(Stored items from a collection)
###
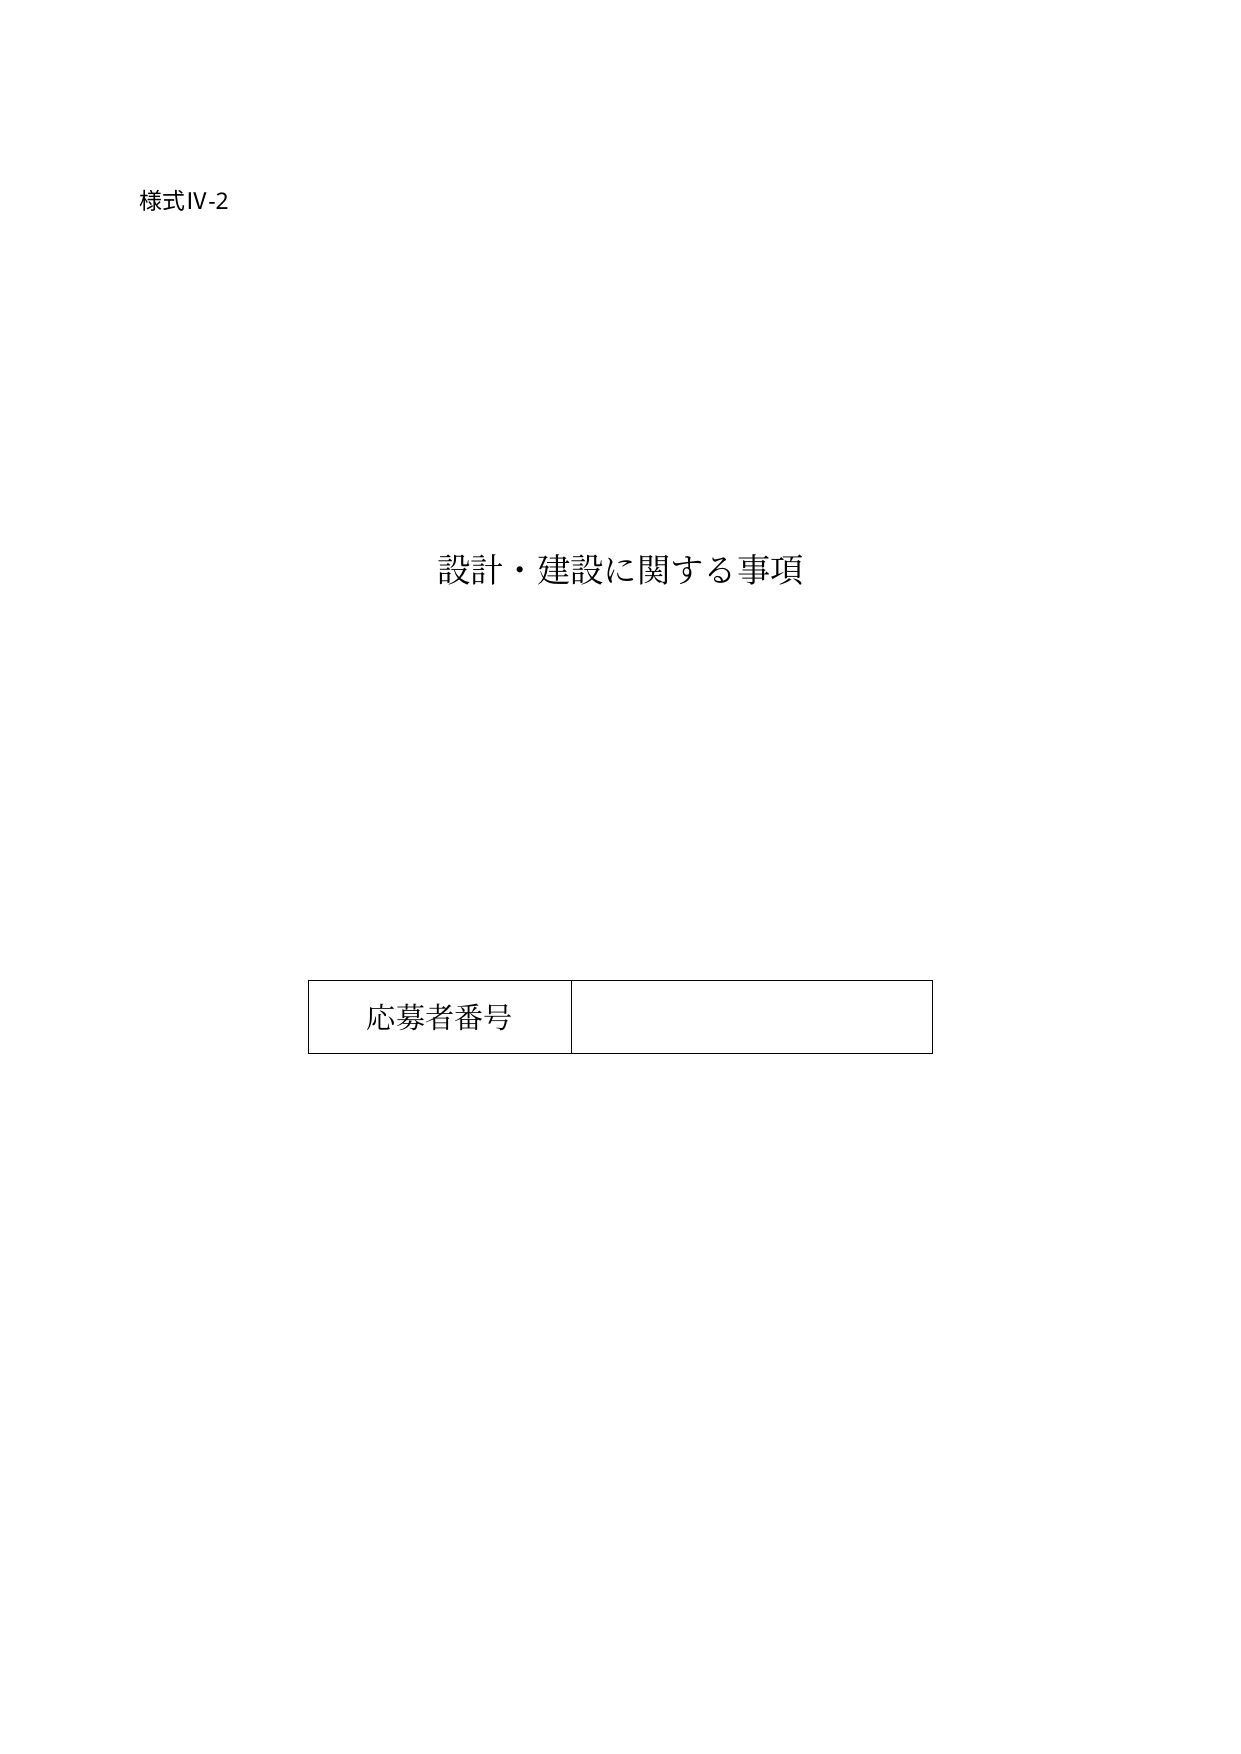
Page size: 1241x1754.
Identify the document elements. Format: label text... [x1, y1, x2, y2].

text 設計・建設に関する事項 [118, 536, 1122, 601]
list 様式Ⅳ-2 [139, 167, 1122, 232]
table_header 応募者番号 [309, 981, 571, 1053]
table_header [572, 981, 932, 1053]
###
Work instruction »
Your copy of the entries must be exact and must not include any of their pictures.

Written solution »
Page size: 1241x1754.
Identify the document elements. Format: label text... [x1, y1, x2, y2].

text 設計・建設に関する事項 [118, 536, 1122, 601]
list 様式Ⅳ-2 [139, 167, 1122, 232]
table_header 応募者番号 [309, 981, 571, 1053]
table_header [572, 981, 932, 1053]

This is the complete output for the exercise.